Morton Salt’s line staff union is accusing the salt harvester of using its threatened employee “lock-out” as a “union-busting” tactic.
With Inagua’s largest employer set to shut all members of the Bahamas Industrial, Manufacturers & Allied Workers Union (BIMAWU) out of the plant unless the two sides can reach a “happy medium” in their industrial agreement talks by July 3, the union said it had “grave concern” over the motivation for Morton Salt’s threatened action.
The BIMAWU, in a statement, said the workers were “already frustrated” after being informed of the company’s lock-out plans and 15-day ultimatum to agree acceptable industrial terms.
“The union has a grave concern when the managerial staff is telling workers that, when the company locks the gate, they plan to weed out all of the trouble makers and outspoken persons. That is union busting,” the union alleged.
Calls and e-mails to Morton Salt’s spokesperson seeking comment were not returned before press deadline. Similarly attempts to contact both Dion Foulkes, minister of labour, and John Pinder, director of labour, were also unsuccessful, as were efforts to reach the island’s MP, Miriam Emmanuel.
The BIMAWU, meanwhile, questioned whether the government would stand idly by and allow the workers’ livelihoods to threatened, urging the Minnis administration to intervene in the dispute.
The situation has already been seized on by its political opponents, with PLP chairman, Fred Mitchell, expressing “alarm” at the potential consequences if the situation was left unresolved.
Mr Mitchell warned that Morton Salt’s threatened lock-out will “essentially bring that island’s economy to a standstill, and the misery index off the charts for employees and residents there”.
He added: “I cautioned this intransigent FNM government that Inagua is a company town, and that more must be done by the labour minister to diffuse this volatile situation on that island. The relaxed and cavalier attitude of this government is partly responsible for this crisis in Inagua.
“I call on the government yet again to become more actively engaged in this negotiation in the public interest. The employees and the island generally cannot afford a lockout.”
The latest escalation occurred after Morton Salt, in a letter exposing its growing exasperation and frustration over the two sides’ “impasse”, last week accused the line staff union representing more than 100 of its workers of failing to negotiate “in good faith” and disrupting “the economic viability” of its Bahamian operations.
Morton Salt executive, Christopher Getaz, told Jennifer Brown, the BIMAWU president, that her members will be locked out of its facilities from July 3 unless the company received a reply indicating the two sides can reach a “happy medium” over a new industrial agreement.

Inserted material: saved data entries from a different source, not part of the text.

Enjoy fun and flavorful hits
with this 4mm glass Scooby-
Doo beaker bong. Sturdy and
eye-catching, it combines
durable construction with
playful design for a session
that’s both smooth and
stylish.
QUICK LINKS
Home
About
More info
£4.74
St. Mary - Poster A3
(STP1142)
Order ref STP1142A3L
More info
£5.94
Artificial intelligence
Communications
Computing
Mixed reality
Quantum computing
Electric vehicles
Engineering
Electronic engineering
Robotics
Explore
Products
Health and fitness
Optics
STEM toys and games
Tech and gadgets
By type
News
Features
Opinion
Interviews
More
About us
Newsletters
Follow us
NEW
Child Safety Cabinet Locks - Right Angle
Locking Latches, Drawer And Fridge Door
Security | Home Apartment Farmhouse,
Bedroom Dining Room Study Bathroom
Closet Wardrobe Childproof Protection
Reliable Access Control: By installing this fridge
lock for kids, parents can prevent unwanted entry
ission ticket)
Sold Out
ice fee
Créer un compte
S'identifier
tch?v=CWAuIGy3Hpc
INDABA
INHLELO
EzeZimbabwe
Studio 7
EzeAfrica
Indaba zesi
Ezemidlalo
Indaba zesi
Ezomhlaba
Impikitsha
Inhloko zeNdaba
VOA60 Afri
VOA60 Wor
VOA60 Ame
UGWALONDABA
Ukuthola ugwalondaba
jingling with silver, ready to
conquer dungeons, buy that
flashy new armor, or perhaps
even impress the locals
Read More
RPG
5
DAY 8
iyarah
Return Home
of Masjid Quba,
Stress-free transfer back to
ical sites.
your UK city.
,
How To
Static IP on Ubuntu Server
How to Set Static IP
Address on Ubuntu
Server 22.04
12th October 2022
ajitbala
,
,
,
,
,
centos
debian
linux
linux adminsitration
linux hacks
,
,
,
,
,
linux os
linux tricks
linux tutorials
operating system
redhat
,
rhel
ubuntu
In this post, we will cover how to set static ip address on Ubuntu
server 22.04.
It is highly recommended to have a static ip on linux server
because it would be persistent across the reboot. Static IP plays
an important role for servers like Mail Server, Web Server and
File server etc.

Noting the union’s possession of a strike certificate, and previous threats of industrial action, Mr Getaz also blamed reduced productivity and work slowdowns on the BIMAWU’s influence, and suggested that the “lock-out” was required to redress the negotiating balance.
These actions, he alleged, included “an operating deficit in all harvest levels” on a daily, weekly, monthly and year-to-date basis to February 22, 2019; “significantly lower boat loading rates” in February and March; and a “reduction to lowest loading rates”, which caused “significant costs and placed the company at risk of missing the contract for de-icing salt” around early March.
“The foregoing requires the company to consider whether, in the declared industrial action climate, it is necessary for the company to lock employees out of the plant in furtherance of the company’s bargaining objectives in negotiations for a new industrial agreement,” Mr Getaz told the union.
“We invite a response from you within the next 15 days with a view to arriving at a happy medium between the parties. Failing such a response, or the arrival to a happy medium between the parties, the company intends to proceed with its lock-out at the expiry of 15 days from the fate of this letter.”
Mr Getaz added that the company’s June 13 offer to the union was its “best and final” position, and said: “The company is not in a position to make further offers.”
In response, the union’s Ms Brown told this newspaper that Inagua would become “a ghost town” should Morton Salt follow through with its staff lock-out threat. She added that while the BIMAWU wanted an industrial deal it would “not sign for stupidness”.
Obie Ferguson, the Trades Union Congress (TUC) president, and attorney and chief negotiator for the BIMAWU, last week argued that Morton Salt’s proposal was a “deficit industrial agreement” and called for salary increases that matched the inflation rate.
Explaining what he meant, the TUC chief said the base salary increases offered to workers over the proposed industrial agreement’s three-year term - 1.5 percent for each of the first two years, and 1.9 percent for the final year - were lower than the current rate of inflation and cost of living increases, which have both been impacted by last year’s VAT rate hike.
And, Mr Ferguson argued, the increase in staff contributions to their health insurance coverage would more than offset the positive effect from salary increases. “The increase in insurance would give you what I call a deficit industrial agreement, a negative,” he told this newspaper.